Tijdschriften voor kinderen zonder commerciële bedoelingen zal men in Nederland niet vinden. Een schenking van de vroegere oprichtster en redactrice van het legendarische kindertijdschrift Kris Kras heeft de eerste nummers mogelijk gemaakt van St. Kitts van de bovenwindse, een tijdschrift voor kinderen tussen acht en twaalf jaar onder redactie van Clara Linders, Stef Scagliola en Geerten ten Bosch.
St. Kitts is een echt bestaand bovenwinds eilandje in het Caribische gebied: daar speelt zich alles af waar het in het tijdschrift om gaat. Daar wonen of verzeilen vaste personages als Linda Vanilla, Lady Footfall, Aad Draad, daar wordt de cursus ‘Hoe maak ik mij onmogelijk?’ gegeven, wordt de post beantwoord van kinderen door Dokter Tjitjikof (een door Sylvia Weve getekende rat met de allure van een Russische banneling uit de goeie tijd van de Nabokovs), wordt de geschiedenis van het eiland beschreven, daar gaan ‘Heimweeberichten uit Nederland naar de vuurtoren van St. Kitts’ naar toe. Het eerste nummer bevat verhalen en tekeningen (alles in kleur), brieven en berichten en heeft een opgewekt en animerend aanzien. De taal is afgestemd op de leeftijdsgroep en niet zelden geestig. Om meer nummers mogelijk te maken zijn abonnees gewenst: f 17,50 voor drie nummers. (St. Kitts, Oudedijkse Schiekade 98, 3043 LC Rotterdam; giro 88634, tel. 010-66 52 33)

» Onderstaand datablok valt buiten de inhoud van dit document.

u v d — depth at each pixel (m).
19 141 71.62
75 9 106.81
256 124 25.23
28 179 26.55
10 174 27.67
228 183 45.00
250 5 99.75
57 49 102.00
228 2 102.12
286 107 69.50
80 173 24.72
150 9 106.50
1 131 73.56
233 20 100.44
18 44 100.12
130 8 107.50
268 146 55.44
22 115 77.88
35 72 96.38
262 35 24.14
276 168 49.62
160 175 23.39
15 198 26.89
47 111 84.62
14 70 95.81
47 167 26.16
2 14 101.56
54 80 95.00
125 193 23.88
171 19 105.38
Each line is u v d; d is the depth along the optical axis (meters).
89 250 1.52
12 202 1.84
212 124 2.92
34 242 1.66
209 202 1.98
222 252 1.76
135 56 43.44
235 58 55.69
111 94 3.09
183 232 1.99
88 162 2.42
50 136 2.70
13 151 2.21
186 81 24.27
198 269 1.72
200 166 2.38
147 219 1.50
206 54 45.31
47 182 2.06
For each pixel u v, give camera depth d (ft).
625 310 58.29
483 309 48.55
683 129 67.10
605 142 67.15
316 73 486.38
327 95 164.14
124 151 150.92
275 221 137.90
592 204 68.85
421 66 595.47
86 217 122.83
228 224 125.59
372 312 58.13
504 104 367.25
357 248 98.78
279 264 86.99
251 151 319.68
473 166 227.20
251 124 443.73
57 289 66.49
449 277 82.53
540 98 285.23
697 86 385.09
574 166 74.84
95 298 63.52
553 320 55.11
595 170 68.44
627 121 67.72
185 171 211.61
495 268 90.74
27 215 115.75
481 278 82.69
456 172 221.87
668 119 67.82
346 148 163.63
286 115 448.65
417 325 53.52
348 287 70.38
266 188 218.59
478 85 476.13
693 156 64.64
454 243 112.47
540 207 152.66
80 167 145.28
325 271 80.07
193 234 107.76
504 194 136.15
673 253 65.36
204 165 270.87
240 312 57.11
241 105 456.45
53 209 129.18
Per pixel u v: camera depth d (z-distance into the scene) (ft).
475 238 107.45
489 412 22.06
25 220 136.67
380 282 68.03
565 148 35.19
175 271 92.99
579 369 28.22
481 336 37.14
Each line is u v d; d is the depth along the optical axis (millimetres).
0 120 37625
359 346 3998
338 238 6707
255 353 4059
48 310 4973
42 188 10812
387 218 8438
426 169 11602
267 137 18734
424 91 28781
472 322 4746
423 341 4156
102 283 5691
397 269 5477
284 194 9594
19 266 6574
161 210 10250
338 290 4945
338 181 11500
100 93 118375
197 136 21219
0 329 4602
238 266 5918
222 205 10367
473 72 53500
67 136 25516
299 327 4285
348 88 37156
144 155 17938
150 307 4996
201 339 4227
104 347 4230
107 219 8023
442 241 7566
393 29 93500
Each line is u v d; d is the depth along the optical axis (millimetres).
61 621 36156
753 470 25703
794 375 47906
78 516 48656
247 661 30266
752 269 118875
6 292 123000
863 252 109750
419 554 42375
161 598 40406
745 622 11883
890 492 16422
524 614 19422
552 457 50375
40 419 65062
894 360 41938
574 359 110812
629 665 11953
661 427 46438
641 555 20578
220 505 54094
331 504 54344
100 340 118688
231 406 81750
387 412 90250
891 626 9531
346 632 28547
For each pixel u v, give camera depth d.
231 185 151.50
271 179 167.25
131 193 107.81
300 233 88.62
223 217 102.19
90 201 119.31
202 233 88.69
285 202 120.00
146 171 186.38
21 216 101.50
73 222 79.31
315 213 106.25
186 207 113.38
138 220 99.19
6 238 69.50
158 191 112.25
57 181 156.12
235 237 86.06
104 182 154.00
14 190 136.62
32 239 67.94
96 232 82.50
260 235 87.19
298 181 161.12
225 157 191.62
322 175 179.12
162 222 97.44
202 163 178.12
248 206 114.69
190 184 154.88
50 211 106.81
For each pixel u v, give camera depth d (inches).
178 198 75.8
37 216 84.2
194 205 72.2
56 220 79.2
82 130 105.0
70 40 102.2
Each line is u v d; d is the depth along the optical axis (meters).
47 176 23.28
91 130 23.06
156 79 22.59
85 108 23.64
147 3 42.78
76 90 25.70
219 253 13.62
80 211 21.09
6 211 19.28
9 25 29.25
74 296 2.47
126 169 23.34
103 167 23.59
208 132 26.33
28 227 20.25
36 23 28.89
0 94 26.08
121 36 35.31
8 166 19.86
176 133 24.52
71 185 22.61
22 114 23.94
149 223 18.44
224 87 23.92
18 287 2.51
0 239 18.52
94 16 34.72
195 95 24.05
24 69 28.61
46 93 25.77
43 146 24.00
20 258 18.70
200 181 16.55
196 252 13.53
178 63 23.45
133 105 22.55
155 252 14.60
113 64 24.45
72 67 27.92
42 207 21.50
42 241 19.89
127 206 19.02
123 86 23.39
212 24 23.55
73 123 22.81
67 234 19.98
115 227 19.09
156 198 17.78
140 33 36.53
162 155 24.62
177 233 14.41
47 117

Bij de Engelse uitgeverij Jonathan Cape verschijnen tussen januari en juli volgend jaar onder meer nieuwe romans van Margriet Atwood (The Handmaid's Tale), John Gardner (een nieuw James Bond-verhaal, Nobody Lives For Ever), Frederic Raphael (Think of England), Lisa St Aubin de Terán (The Bay of Silence), verhalen Singer (The Image). De Australische Nobelprijswinnaar Patrick White (Voss, in vertaling uitgekomen bij de Arbeiderspers) schreef de zogenaamde memoires van Alex Xenophon Demirjian Gray, een vrouw die in een groot aantal vermommingen door vele levens trekt: Memoires of Many in One. Martin Amis verzamelde al zijn artikelen en interviews over Amerika en met Amerikaanse schrijvers onder de titel The Moronic Inferno. Hij begint en eindigt met een interview met Saul Bellow. Hij kreeg toegang tot het streng bewaakte kasteel van Hugh Hefner, de directeur en oprichter van Playboy. Hij doet verslag van zijn bezoek aan de nieuwgeborenen van de New Evangelical Right en sprak met Claus van Bulow, Gloria Steinem, Norman Mailer, Truman Capote, Gore Vidal, Paul Theroux, Philip Roth, John Irving, John Updike, bezoekt Dallas en schrijft over aids op locatie.